Please reproduce the items word for word, from the very first line through the line that contains "2011 yılında çıkarılan yönetmelikten önce", with both ends included.

:::

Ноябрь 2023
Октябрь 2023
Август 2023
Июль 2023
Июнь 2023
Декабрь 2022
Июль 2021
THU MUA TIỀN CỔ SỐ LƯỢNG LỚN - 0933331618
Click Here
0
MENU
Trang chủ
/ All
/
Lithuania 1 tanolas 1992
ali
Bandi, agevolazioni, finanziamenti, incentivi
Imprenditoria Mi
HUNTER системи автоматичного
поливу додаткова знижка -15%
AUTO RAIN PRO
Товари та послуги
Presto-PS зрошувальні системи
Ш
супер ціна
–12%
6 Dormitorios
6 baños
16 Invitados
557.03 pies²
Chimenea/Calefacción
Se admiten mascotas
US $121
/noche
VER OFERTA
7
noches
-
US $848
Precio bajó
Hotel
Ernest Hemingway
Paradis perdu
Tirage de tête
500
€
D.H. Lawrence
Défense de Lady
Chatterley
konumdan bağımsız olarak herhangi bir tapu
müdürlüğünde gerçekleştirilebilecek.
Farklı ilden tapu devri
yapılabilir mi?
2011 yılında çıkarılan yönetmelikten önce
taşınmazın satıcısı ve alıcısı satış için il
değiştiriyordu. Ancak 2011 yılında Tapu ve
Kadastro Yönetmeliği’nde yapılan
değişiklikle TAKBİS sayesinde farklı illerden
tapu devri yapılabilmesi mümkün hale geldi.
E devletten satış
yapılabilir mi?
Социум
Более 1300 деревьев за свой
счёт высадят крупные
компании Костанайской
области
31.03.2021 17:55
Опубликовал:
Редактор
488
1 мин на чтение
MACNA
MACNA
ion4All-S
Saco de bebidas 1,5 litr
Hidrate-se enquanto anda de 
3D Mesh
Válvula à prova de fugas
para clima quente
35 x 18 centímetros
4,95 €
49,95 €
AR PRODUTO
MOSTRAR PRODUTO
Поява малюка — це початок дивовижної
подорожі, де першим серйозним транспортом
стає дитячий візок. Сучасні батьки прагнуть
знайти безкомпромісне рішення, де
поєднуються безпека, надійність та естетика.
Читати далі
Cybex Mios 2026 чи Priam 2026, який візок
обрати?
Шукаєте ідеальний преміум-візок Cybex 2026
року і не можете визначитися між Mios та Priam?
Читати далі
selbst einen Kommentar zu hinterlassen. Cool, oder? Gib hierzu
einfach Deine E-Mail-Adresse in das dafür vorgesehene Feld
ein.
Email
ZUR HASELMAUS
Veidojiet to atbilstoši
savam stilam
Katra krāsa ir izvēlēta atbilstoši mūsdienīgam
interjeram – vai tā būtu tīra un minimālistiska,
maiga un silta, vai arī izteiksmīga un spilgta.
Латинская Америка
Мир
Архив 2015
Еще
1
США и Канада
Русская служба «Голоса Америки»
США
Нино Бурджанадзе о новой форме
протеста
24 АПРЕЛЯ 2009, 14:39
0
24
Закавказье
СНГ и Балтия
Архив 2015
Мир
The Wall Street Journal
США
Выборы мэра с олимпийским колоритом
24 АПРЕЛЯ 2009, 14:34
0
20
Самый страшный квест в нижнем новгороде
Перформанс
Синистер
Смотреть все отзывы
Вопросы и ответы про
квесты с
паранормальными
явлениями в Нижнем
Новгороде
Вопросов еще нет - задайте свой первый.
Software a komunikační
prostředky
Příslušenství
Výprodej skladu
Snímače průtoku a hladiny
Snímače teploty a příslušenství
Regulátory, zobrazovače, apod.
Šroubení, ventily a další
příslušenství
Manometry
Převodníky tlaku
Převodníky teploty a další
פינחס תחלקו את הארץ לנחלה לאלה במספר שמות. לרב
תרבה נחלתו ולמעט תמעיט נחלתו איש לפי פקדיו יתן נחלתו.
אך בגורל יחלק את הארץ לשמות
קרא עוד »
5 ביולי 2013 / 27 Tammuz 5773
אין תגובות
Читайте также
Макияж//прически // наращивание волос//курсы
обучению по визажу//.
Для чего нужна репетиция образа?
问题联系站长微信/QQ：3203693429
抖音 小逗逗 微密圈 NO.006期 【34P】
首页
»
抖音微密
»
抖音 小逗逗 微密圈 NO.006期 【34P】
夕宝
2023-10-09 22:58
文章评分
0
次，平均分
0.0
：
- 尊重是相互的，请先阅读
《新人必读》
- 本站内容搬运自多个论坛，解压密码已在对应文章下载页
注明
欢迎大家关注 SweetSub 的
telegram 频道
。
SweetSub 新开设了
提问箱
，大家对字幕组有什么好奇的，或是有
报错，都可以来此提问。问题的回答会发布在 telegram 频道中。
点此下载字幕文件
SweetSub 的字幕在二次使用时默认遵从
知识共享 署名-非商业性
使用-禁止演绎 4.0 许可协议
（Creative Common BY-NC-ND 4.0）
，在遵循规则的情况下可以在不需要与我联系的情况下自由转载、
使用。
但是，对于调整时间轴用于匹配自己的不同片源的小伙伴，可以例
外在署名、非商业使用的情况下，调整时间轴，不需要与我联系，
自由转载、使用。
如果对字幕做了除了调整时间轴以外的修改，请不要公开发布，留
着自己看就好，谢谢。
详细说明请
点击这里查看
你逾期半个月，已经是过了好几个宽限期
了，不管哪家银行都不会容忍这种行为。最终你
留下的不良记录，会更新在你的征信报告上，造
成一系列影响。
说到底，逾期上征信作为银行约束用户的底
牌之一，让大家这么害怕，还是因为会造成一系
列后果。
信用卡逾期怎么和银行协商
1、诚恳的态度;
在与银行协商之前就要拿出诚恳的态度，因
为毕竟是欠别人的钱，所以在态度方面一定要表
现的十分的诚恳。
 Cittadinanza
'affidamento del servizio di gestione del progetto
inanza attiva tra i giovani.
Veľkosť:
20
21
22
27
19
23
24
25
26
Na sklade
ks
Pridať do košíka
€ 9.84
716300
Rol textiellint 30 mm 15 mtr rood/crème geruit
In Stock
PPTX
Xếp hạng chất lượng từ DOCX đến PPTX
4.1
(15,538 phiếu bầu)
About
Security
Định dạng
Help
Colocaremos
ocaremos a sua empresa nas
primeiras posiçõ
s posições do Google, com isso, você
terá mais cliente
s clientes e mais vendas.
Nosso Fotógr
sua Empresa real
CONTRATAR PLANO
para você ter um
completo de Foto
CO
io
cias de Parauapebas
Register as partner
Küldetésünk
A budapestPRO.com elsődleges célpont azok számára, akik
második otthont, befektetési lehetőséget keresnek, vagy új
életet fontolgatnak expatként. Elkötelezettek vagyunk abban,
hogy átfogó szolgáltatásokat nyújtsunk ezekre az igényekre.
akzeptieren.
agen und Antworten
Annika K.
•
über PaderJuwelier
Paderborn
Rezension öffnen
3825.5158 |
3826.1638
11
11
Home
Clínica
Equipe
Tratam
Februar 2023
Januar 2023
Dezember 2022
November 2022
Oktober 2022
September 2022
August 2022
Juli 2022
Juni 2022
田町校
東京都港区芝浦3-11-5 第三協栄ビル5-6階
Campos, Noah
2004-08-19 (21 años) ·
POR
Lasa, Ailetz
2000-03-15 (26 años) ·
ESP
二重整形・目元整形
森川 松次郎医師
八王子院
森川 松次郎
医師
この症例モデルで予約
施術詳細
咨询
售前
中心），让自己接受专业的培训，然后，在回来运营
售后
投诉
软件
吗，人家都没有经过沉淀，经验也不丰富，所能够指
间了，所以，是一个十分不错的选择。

:::

Response below:
Ноябрь 2023
Октябрь 2023
Август 2023
Июль 2023
Июнь 2023
Декабрь 2022
Июль 2021
THU MUA TIỀN CỔ SỐ LƯỢNG LỚN - 0933331618
Click Here
0
MENU
Trang chủ
/ All
/
Lithuania 1 tanolas 1992
ali
Bandi, agevolazioni, finanziamenti, incentivi
Imprenditoria Mi
HUNTER системи автоматичного
поливу додаткова знижка -15%
AUTO RAIN PRO
Товари та послуги
Presto-PS зрошувальні системи
Ш
супер ціна
–12%
6 Dormitorios
6 baños
16 Invitados
557.03 pies²
Chimenea/Calefacción
Se admiten mascotas
US $121
/noche
VER OFERTA
7
noches
-
US $848
Precio bajó
Hotel
Ernest Hemingway
Paradis perdu
Tirage de tête
500
€
D.H. Lawrence
Défense de Lady
Chatterley
konumdan bağımsız olarak herhangi bir tapu
müdürlüğünde gerçekleştirilebilecek.
Farklı ilden tapu devri
yapılabilir mi?
2011 yılında çıkarılan yönetmelikten önce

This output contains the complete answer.